An attractive valuation and a solid dividend

Pfizer's prospects look even more appealing when looking at the company's valuation. Consider the healthcare giant's forward price-to-earnings (P/E) ratio, which currently stands at a modest 11.5. That compares favorably to an average multiple of about 20 for the S&P 500. Even looking at the broader pharmaceutical industry, whose average forward P/E is about 14.9, the drugmaker still looks attractively valued.

If Pfizer's shares continue to fall, that will create an even better entry point for investors considering the company's long-term potential, although at its current level, Pfizer's valuation already seems more than fair for those investors willing to be patient. And there is at least one more reason to consider buying shares of the company, and that's Pfizer's dividend.

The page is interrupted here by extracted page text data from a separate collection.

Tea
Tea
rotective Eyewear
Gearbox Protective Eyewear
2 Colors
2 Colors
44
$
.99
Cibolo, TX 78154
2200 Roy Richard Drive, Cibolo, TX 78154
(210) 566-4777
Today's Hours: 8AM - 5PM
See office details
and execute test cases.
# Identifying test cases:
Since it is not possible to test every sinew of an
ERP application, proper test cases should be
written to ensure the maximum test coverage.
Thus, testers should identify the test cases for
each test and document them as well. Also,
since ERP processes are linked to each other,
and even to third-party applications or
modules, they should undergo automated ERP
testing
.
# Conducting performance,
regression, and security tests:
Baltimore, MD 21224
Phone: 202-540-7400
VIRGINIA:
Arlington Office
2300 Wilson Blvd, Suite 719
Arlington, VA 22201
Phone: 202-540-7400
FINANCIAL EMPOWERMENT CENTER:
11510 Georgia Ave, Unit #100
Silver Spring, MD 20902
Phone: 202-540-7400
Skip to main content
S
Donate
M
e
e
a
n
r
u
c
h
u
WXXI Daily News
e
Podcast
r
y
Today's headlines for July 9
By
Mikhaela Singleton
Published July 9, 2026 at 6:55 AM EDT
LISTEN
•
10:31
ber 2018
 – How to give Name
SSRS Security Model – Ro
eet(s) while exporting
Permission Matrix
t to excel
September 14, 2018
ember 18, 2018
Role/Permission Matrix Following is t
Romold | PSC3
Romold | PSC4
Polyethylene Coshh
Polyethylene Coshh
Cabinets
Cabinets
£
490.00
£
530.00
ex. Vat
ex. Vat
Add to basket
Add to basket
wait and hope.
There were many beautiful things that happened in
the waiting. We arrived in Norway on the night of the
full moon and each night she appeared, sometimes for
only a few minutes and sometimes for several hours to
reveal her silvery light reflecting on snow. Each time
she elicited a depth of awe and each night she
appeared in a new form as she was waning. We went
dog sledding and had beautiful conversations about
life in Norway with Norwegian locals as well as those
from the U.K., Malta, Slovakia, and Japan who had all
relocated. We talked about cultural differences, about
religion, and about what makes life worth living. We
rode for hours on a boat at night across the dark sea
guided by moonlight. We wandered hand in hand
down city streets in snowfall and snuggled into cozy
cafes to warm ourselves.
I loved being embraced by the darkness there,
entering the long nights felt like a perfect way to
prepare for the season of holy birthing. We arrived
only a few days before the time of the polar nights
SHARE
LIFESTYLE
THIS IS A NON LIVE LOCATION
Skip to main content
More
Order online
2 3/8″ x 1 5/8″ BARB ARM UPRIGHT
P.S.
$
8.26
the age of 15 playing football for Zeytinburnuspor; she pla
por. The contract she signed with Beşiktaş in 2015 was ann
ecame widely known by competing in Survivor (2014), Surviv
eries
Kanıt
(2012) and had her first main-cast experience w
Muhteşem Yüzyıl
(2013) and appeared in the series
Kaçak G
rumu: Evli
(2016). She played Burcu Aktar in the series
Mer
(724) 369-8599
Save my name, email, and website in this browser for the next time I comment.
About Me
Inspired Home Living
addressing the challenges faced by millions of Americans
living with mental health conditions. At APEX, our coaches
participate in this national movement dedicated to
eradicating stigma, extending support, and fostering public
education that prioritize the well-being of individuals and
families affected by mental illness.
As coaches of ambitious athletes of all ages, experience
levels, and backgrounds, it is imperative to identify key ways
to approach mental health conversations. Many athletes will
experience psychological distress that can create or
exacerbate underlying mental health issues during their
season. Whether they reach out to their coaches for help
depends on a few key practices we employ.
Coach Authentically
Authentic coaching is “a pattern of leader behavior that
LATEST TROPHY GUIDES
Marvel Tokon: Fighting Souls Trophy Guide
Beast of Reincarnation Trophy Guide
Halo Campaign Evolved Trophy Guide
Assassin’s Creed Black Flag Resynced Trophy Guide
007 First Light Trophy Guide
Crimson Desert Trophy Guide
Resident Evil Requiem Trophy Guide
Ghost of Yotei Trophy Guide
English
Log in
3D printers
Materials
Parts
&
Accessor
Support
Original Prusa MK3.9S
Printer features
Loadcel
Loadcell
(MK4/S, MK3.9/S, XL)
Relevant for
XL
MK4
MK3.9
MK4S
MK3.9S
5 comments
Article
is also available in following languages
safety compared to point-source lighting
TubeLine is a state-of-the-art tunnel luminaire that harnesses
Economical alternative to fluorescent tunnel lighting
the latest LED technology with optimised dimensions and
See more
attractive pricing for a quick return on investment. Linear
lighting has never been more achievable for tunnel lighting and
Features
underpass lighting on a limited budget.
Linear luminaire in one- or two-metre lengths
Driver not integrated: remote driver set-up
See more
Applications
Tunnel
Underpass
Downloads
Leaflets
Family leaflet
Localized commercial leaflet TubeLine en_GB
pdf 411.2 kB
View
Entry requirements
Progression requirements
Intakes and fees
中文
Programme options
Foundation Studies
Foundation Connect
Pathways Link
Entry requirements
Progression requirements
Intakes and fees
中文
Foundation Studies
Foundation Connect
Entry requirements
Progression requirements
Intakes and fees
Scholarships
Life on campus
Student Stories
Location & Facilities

The company's dividend profile looks solid. Pfizer raises its dividends regularly, having done so by a robust 70.8% in the past decade. So the drugmaker can also cater to the needs of income-seeking investors, especially with a modest cash payout ratio of 34.5%, leaving plenty of room for more dividend growth. 

Buy and hold through market volatility 

Pfizer may be going through a rough patch, but the company's shareholders have plenty to look forward to ahead. The drugmaker is well on its way to delivering important approvals in the near future that will eventually help make up for the decline in sales of its coronavirus products. And its valuation and dividend make it even more attractive. That's why investors should go against the market on this one and purchase shares of Pfizer.